On affirme souvent qu’Internet et les différents réseaux sociaux qui reposent sur lui sont des espaces de liberté – Ethan Zuckerman, co-fondateur de Global Voices, est le premier à la faire – mais outre les censures étatiques et la collecte systématique de renseignements par des services sécuritaires, on est également confronté à la censure privée, même si le terme paraît impropre, car après tout, contrairement à la censure étatique, celui qui ne peut s’exprimer sur Facebook peut le faire ailleurs, comme l’a fait Kacem el Ghezzali avec son blog. De par leur poids en termes d’utilisateurs, les hébergeurs gratuits de blogs ou de courrier électroniques ou les réseaux sociaux ont cependant de facto un poids important sur ce qui peut être dit et diffusé sur Internet.
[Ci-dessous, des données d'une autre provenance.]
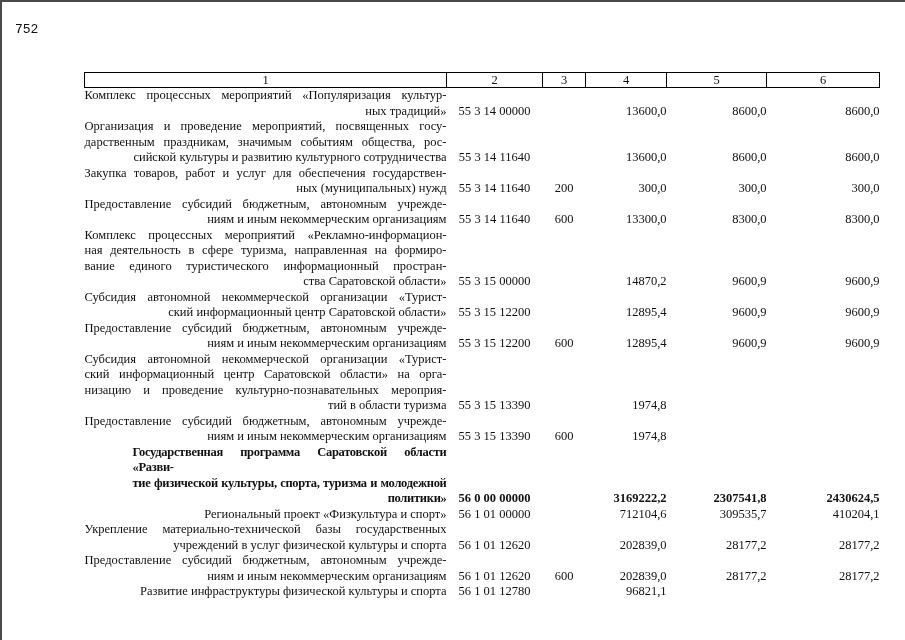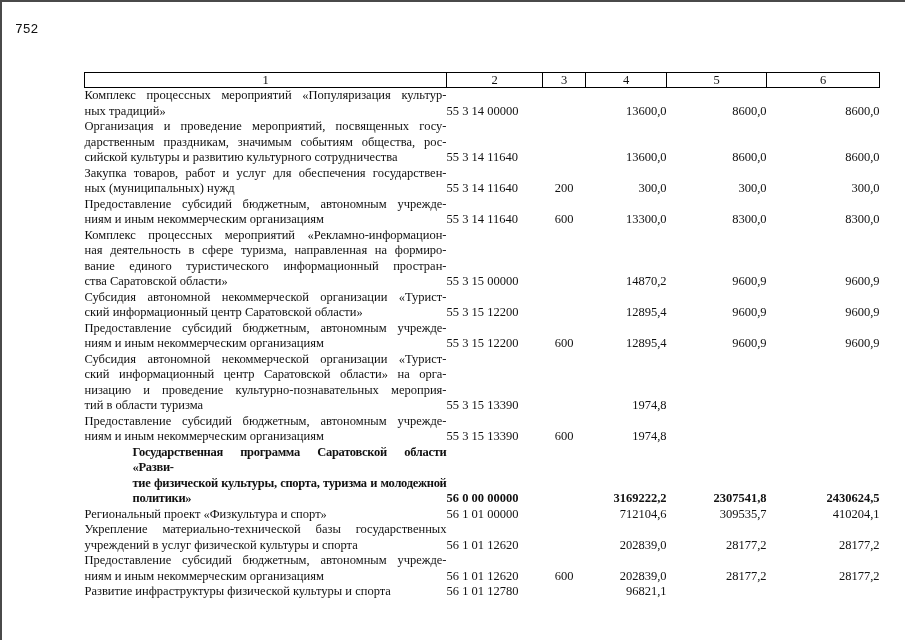"ных традиций»" .line { text-align: left -> right }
Et il ne s’agit pas de censure au sens propre du terme, puisque c’est par le truchement d’instruments contractuels et non par des mesures de police ou judiciaires que des restrictions sont apportées à ce qu’écrivent particuliers, bloggeurs ou facebookeurs. Néanmoins, de par leur poids, ces sites peuvent, en excluant des utilisateurs, les exiler vers des lieux moins fréquentés d’Internet, ou vers des sites beaucoup moins fréquentés, ce qui est particulièrement génant pour des militants comme Kacem. C’est un peu comme ces petits candidats et petits partis, exclus des grands médias et qui doivent se contenter de leurs tracts ou de leur demi-heure hebdomadaire sur une radio associative écoutée de personne. Comme le soulignent Jillian (« The Risk of Facebook Activism in the New Arab Public Sphere« ) et The Arabist (« Facebook and Middle Eastern politics« ), si Facebook est un instrument à la disposition des militants dans le monde arabe, il est à double tranchant.

Dans le cas présent, si Kacem el Ghezzali et son groupe sur la séparation entre religion et enseignement au Maroc ont été effacés de Facebook, c’est par l’effet des conditions générales de ce dernier, ou plutôt la « Déclaration des droits et responsabilités« . On peut présumer que des Facebookeurs aigris à l’idée qu’on ne pense pas comme eux se soient plaints à Facebooks sur la base des dispostions du type « Vous ne publierez pas de contenu incitant à la haine, pornographique, ou contenant de la nudité ou de la violence gratuite » ou « Vous n’utiliserez pas Facebook dans un but d’activité illicite, illégale, malveillante ou discriminatoire » – ce type de dispositions a un champ d’application potentiel tellement vaste qu’il correspond à ce qu’on appelle en suédois « gummiparagrafer » – « paragraphes en caoutchouc » tellement ils sont extensibles. Si la déclaration Facebook évoque des possibilités de recours pour les titulaires de pages ayant fait l’objet d’une résiliation unilatérale, on peut imaginer que cela n’offre aucune garantie sérieuse puisque ces recours seraient de toute façon internes à Facebook. Et puis d’ailleurs, les particuliers ne paient rien pour avoir une page sur Facebook – il va de soi que l’on est plus à la merci de résiliations arbitraires dans ce cas que dans le cas de services payants, plus susceptibles d’amener à une contestation judiciaire.

L’autoritarisme n’est pas seulement dans les rapports politiques, mais aussi – surtout? – dans les rapports de consommation.